**** SUPPLIED RECORDS
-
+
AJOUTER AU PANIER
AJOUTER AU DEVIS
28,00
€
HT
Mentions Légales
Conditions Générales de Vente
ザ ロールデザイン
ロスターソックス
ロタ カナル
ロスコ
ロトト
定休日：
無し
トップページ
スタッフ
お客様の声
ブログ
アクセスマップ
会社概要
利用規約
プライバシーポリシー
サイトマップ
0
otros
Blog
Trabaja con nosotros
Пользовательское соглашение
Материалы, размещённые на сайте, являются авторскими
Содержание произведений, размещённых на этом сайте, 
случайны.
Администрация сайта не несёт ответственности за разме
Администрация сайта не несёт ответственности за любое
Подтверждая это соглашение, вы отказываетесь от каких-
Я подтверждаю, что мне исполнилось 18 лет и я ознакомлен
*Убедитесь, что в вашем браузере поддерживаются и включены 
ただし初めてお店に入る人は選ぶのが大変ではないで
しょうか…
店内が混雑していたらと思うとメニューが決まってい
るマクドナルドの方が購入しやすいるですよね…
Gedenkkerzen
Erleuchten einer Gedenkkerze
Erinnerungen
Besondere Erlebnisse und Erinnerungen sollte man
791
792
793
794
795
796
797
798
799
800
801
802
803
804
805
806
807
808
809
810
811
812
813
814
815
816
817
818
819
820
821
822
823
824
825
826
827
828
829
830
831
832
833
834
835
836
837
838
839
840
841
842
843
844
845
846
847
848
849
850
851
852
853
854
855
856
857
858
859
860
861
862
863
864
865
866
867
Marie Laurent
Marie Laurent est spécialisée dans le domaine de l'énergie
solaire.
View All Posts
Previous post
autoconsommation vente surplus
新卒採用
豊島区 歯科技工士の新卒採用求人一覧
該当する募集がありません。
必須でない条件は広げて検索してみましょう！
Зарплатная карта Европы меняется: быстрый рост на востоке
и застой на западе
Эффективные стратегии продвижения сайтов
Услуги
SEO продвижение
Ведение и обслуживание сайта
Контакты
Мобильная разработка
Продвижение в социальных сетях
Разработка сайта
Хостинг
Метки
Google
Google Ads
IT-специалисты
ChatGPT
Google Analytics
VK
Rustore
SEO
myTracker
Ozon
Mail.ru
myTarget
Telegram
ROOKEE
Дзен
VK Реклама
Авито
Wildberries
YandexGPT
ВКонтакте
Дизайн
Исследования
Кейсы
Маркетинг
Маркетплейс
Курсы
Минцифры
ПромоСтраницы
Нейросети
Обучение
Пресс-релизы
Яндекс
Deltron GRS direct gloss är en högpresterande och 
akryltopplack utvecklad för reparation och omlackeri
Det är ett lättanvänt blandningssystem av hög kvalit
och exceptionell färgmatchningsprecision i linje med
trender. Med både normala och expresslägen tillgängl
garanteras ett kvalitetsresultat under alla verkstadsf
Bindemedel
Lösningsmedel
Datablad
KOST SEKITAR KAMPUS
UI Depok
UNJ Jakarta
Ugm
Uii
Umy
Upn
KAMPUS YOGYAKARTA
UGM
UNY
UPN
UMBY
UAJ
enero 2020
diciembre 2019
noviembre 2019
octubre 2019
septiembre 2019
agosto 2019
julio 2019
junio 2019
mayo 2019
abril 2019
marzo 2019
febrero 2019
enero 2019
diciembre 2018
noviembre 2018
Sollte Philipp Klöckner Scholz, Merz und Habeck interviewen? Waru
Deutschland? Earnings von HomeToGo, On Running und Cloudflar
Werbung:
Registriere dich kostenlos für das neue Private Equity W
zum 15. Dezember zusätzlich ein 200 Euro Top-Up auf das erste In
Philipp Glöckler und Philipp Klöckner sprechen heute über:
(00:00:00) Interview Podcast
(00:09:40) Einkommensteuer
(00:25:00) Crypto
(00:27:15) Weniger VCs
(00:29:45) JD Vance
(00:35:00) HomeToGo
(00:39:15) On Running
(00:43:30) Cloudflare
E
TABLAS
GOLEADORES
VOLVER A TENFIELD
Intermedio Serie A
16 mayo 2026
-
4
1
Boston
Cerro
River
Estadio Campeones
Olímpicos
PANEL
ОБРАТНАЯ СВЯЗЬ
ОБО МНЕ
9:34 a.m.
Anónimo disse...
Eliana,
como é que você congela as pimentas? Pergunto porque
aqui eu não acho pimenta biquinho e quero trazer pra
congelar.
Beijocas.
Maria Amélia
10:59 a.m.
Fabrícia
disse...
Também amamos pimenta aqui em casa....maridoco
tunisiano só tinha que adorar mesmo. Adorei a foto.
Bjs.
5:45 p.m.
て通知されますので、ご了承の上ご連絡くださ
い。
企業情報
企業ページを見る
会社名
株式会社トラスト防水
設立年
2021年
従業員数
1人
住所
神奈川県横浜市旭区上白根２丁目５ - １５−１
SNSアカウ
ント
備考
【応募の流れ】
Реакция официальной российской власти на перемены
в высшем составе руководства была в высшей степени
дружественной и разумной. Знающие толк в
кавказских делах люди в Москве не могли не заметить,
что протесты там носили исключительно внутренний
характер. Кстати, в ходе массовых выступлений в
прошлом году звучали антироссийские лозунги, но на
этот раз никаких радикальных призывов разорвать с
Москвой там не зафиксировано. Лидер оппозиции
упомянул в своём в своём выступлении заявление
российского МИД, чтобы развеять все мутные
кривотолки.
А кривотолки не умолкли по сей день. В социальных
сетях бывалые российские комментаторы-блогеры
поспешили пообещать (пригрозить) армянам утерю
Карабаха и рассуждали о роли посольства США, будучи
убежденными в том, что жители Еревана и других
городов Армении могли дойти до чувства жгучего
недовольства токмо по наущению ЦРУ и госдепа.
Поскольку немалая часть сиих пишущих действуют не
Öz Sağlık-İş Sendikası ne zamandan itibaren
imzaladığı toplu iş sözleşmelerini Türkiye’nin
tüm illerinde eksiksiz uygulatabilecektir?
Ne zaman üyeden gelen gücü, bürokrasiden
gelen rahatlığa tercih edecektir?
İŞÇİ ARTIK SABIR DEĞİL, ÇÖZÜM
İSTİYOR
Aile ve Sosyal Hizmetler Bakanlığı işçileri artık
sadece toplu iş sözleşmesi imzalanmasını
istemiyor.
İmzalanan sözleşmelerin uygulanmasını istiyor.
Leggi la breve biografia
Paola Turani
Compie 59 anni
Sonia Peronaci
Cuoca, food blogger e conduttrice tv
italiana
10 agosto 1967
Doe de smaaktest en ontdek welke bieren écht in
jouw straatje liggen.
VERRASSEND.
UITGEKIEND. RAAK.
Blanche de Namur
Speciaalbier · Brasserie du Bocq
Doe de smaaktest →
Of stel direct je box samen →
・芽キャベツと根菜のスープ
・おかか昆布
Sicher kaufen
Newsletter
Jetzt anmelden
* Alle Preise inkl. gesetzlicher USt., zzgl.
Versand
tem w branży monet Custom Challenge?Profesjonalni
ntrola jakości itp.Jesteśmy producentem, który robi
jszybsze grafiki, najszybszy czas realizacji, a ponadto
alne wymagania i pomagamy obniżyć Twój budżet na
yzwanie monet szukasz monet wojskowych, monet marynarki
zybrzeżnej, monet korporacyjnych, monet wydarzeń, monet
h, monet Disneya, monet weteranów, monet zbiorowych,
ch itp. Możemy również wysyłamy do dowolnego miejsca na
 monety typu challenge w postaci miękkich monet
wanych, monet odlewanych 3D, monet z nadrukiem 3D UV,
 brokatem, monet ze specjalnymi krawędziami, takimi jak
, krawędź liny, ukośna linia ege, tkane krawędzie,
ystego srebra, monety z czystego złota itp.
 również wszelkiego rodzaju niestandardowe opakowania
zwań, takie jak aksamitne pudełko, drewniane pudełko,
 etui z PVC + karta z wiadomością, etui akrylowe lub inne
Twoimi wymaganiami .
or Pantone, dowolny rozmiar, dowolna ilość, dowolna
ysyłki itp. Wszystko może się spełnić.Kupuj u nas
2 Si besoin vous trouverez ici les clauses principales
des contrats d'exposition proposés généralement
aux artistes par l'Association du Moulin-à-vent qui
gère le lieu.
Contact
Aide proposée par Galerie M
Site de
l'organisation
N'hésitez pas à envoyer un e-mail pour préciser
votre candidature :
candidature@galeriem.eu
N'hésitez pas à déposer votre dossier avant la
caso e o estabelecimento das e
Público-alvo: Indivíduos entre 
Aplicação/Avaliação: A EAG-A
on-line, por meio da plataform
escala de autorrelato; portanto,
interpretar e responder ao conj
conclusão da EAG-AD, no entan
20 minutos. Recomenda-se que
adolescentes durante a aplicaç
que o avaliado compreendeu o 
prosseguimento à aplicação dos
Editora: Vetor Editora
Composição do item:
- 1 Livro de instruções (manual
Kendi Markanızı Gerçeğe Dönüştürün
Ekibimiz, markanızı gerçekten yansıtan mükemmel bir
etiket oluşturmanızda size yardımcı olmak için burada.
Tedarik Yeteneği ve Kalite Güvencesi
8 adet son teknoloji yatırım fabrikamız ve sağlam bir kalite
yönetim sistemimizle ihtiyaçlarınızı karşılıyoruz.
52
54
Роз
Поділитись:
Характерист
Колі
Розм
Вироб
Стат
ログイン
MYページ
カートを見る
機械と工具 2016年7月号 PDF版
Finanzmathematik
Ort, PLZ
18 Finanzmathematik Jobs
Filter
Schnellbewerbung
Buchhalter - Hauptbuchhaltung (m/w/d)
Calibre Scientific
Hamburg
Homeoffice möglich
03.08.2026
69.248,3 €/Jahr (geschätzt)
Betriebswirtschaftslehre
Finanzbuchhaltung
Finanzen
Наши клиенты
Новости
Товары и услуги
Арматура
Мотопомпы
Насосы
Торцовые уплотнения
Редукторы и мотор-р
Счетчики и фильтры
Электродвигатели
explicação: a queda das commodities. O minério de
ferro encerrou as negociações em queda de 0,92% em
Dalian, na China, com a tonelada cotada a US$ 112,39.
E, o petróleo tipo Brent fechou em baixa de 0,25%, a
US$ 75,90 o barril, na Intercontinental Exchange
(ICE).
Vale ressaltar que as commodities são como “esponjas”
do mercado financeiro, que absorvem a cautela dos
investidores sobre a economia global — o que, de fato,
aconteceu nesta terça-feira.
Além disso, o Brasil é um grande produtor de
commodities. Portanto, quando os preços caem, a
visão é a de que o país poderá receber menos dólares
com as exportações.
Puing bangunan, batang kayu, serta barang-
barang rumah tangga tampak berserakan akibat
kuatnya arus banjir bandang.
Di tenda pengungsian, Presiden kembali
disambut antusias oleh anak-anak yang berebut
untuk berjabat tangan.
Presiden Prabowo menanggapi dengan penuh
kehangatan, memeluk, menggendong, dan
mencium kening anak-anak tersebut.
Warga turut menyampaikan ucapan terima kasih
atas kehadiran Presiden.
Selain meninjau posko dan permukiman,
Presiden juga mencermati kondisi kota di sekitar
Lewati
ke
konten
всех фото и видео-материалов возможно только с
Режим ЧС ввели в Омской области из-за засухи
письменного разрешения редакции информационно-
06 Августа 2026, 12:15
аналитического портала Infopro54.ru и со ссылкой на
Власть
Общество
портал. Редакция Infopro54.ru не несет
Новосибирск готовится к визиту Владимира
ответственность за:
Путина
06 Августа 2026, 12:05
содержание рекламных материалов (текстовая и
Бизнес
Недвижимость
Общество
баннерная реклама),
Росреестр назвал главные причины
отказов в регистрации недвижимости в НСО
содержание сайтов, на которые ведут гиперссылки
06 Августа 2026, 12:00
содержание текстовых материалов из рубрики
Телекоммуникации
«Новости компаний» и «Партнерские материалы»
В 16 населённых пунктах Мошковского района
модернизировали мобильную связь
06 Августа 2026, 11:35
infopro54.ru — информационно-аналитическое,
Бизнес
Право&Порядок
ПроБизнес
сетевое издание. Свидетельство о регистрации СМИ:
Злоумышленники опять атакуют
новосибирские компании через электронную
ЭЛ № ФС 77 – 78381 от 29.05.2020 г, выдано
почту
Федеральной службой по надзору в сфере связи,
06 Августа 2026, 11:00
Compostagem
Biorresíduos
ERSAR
********
WHAT YOU SHOULD DO: Pull out each line in the listing above that contains the word "votre", and copy those lines in order.

EXERCISE RESULT:
votre candidature :
N'hésitez pas à déposer votre dossier avant la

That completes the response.